Am 13. Juli 1982 wurde der Kaufmann Antonio Militello, ein Verwandter von Salvatore Totuccio Contorno, entführt. Der Pentito Sinagra sagte aus, dass die rücksichtslosesten Männer des Corso dei Mille-Clans mit Filippo Marchese persönlich auf den Gebrauchtwagenhändler warteten. Bevor Militello getötet wurde, wurde er gefoltert, und seine Leiche schließlich auf einem der vielen Mafia-Friedhöfe[5] in Palermo entsorgt.

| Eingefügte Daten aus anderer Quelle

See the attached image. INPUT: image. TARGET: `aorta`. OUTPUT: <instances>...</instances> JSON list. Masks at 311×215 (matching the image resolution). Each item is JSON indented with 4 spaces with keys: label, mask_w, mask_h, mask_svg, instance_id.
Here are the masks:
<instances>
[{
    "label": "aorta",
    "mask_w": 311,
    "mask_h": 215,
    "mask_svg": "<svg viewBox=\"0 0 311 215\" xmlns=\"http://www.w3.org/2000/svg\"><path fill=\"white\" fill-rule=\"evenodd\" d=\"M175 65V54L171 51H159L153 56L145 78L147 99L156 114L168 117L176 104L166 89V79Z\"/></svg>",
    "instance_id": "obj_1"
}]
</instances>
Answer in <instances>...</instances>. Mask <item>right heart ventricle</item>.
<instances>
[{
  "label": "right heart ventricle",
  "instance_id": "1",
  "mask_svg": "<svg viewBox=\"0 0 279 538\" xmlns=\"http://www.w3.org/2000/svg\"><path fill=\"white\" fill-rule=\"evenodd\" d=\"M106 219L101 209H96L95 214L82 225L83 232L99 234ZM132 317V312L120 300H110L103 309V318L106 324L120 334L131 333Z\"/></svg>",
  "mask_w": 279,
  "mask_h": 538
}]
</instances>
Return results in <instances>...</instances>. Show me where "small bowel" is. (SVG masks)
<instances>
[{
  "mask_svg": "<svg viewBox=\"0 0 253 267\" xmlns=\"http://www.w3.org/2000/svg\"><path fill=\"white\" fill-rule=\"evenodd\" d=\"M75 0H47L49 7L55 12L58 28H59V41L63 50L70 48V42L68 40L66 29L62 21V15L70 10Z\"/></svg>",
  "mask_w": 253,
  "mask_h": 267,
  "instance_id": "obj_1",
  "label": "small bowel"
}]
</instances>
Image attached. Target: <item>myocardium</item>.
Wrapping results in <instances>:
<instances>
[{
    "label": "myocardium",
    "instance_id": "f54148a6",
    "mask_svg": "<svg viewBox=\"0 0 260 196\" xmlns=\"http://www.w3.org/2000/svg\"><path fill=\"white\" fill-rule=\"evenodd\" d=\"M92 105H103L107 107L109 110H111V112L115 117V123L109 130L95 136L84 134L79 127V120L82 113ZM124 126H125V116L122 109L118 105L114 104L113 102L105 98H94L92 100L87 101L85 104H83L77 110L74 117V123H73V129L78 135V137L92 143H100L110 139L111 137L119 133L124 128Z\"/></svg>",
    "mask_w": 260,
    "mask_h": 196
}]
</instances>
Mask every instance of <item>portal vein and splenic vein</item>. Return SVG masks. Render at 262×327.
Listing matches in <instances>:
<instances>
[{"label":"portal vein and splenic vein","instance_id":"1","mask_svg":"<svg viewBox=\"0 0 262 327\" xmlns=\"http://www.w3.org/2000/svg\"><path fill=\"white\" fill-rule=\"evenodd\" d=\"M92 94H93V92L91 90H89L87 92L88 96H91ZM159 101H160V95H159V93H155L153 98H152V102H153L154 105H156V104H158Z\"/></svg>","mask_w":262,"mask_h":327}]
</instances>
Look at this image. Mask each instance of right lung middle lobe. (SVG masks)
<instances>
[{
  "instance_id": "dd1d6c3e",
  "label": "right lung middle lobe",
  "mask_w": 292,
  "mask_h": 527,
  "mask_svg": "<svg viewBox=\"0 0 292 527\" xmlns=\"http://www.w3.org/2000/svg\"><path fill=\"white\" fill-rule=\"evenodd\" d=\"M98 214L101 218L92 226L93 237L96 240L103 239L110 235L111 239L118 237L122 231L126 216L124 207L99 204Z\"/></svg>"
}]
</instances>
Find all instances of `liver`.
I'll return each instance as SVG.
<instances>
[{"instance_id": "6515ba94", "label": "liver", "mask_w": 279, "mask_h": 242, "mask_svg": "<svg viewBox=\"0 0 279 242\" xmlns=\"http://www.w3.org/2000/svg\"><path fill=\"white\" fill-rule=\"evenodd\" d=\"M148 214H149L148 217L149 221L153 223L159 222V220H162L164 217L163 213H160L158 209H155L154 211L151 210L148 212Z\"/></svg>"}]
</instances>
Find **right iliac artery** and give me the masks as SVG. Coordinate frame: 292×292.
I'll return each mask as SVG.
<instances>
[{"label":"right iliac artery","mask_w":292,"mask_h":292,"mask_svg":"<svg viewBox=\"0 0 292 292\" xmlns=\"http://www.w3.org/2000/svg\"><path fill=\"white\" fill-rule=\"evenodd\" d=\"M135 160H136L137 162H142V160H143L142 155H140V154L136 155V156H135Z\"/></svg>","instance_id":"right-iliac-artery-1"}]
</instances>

Am 16. Mai 1982 wurden der junge Maurer Rodolfo Buscemi und sein Schwager Matteo Rizzuto von den Soldati Marqueses in die Todeskammer gebracht, um sie im Zusammenhang mit führenden Kaufleute von Villabate zu verhören. In der Kammer lauerte auch der „inoffizielle Capo“ der Greco-Familie von Ciaculli Pino Scarpuzzedda Greco, der zusammen mit Filippo Marchese das Gebiet von Villabate verwaltete. Buscemis wurde angeklagt, ohne Erlaubnis der zuständigen Cosca nach Pizzo verlangt zu haben. Zunächst log der Maurer und behauptete, er wisse nicht, dass es sich um bereits abgesteckte Schutzgebiete handele, gestand dann aber nach der Anwendung der Folter und gab den Namen seines Komplizen, Antonino Migliore, preis. Sowohl er als auch sein Schwager wurden unmittelbar nach dem Geständnis erwürgt. Nachdem die Säure, die ihre Körper auflösen sollte, bereits aufgebraucht war, wurden die beiden Leichen im Kofferraum eines gestohlenen Fiat Ritmo verschlossen, dann auf ein Boot geladen und schließlich an einem über siebzig Meter tiefen Punkt (dem geheimen Cimitero Marino - Meeresfriedhof der Familie Corso dei Mille) auf den Meeresgrund geworfen. Die genaue Zahl der Opfer kann nicht mehr eruiert werden.

Der 26-jährige Antonino Migliore, der in der Nähe der Piazza Scaffa wohnte, wurde ebenfalls entführt, während er in seinem Fiat auf die Öffnung des Bahnübergangs in Brancaccio wartete. Er wurde zu einem Haus in der Nähe der Via Giafar entfernt, verschleppt, dann unter Folter verhört und schließlich erwürgt. Am Ende wurde auch Antonino Migliore auf dem Meeresfriedhof entsorgt. Ein anderer Fall ist der von Carmelo Lo Jacomo. Der Mann wurde von Marcheses Männern auf der Piazza Torrelunga entführt. Es kam zu einer Verfolgungsjagd mit Antonio Peri, einem ehemaligen Carabinieri. Auf der Höhe von Largo Grandi hielt der Mini Minor der Entführer an, einer der Soldati stieg aus und tötete Peri mit drei Pistolenschüssen. Lo Jacomo wurde ebenfalls getötet, seine Leiche in die Todeskammer gebracht und hier in Säure aufgelöst.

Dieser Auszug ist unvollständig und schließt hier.